ATMAN CONSULTING LTD - Analysis Report
Risk Rating: HIGH
The company shows a significant deterioration in its financial position in the latest year, with net current liabilities of £4,138 and net negative shareholders’ funds of £4,318. This indicates solvency concerns and potential inability to meet short-term obligations.Key Concerns:
- Negative Net Assets: The company moved from small positive net assets (£15) in previous years to a net liability position in 2024, signaling erosion of equity and possible financial distress.
- Working Capital Deficit: Current liabilities (£17,871) exceed current assets (£7,281) markedly, indicating liquidity issues and potential cash flow constraints.
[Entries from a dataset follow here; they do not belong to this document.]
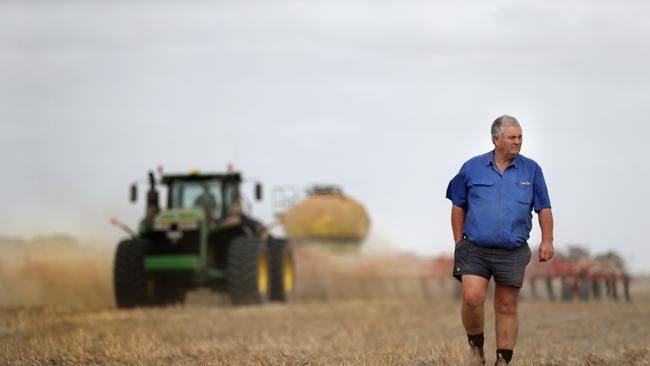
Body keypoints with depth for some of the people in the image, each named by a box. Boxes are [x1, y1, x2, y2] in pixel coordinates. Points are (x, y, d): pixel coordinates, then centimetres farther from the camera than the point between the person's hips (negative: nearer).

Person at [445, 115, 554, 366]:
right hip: (475, 249, -1)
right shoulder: (472, 168, 3)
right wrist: (458, 242, 7)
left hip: (512, 251, 1)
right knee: (472, 298, -16)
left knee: (507, 307, 3)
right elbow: (458, 206, 10)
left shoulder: (531, 170, 5)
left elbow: (544, 208, 8)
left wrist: (547, 241, 0)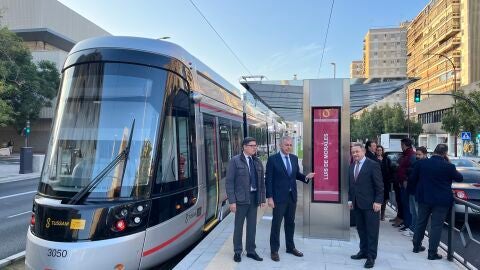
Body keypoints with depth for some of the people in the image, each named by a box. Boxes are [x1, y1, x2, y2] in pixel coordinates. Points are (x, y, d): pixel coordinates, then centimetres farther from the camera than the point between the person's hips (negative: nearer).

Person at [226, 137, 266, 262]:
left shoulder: (258, 162, 9)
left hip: (254, 197, 4)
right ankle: (237, 251, 23)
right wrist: (232, 201, -14)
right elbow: (229, 182, -9)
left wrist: (263, 199, 8)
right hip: (241, 198, -4)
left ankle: (251, 251, 26)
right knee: (239, 226, 8)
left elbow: (262, 181, 12)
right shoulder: (235, 161, -6)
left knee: (252, 225, 12)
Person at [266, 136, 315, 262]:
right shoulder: (272, 159, -10)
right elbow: (268, 179, -11)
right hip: (279, 197, -5)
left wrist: (306, 177, -7)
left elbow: (296, 174, 14)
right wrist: (269, 197, -14)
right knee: (276, 223, 4)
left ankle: (290, 247, 32)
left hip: (292, 196, 5)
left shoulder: (294, 158, 5)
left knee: (290, 223, 17)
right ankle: (274, 250, 16)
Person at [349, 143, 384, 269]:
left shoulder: (373, 165, -9)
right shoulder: (352, 166, 11)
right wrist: (350, 199, 11)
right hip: (357, 204, 6)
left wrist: (378, 201, -14)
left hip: (370, 204, -6)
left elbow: (379, 185, -10)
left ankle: (371, 256, 12)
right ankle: (363, 251, 25)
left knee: (372, 231, 3)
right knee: (361, 229, 13)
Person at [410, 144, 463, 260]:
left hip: (424, 198, 4)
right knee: (436, 226, 3)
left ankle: (416, 246, 29)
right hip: (441, 201, -3)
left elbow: (413, 178, 3)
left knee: (421, 222, 18)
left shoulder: (421, 163, -6)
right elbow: (460, 178, 4)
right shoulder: (449, 166, -14)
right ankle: (432, 253, 6)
- Limited Scale and Resources: As a micro-entity with only one employee (the director), the company may lack operational resilience and capacity to absorb financial shocks.
- Positive Indicators:
- Compliance with Filings: The company’s accounts and confirmation statements are up to date with no overdue filings, suggesting good regulatory compliance.
- Consistent Business Activity: Operating since 2021 in IT consultancy (SIC 62020), with ongoing activity and no indication of dormant status or administration.
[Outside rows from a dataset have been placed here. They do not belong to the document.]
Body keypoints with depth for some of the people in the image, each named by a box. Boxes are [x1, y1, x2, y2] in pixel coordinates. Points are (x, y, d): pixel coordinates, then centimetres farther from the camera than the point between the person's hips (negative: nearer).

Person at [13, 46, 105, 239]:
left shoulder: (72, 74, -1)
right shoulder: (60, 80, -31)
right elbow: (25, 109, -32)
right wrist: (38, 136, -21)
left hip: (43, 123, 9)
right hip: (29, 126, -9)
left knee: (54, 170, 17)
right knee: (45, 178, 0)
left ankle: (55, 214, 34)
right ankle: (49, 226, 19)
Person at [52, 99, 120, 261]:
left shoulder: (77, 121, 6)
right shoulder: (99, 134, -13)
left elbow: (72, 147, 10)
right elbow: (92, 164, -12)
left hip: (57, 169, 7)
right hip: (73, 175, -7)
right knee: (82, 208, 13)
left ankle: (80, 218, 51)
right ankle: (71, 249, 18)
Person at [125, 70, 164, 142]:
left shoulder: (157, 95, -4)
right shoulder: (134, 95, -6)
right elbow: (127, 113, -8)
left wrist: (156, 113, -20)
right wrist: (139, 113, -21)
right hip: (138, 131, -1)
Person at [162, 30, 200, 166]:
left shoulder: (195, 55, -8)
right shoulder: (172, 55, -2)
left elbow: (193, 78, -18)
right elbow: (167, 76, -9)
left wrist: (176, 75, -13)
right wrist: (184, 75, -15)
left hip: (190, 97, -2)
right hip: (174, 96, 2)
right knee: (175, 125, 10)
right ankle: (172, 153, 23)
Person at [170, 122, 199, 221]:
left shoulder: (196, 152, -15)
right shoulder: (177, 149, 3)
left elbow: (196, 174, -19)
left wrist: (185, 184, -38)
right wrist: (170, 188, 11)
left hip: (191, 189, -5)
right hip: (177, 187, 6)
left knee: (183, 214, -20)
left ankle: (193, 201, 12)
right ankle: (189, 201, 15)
- Small Entity Reporting: Use of micro-entity accounts reduces administrative burden and costs, appropriate for its scale.
- Due Diligence Notes:
- Examine Reasons for Financial Decline: Investigate the factors driving the sharp drop in net assets and working capital deficit in 2024, including revenue, expenses, and debtor collectability.
- Cash Flow Analysis: Review cash flow statements or bank records if available to assess liquidity management and whether the company can meet immediate obligations.
- Director and Governance Review: Confirm the background and capacity of the sole director, including any potential related party transactions or personal guarantees.
- Future Financial Projections: Request management forecasts or plans that address the current negative equity situation and intended recovery strategies.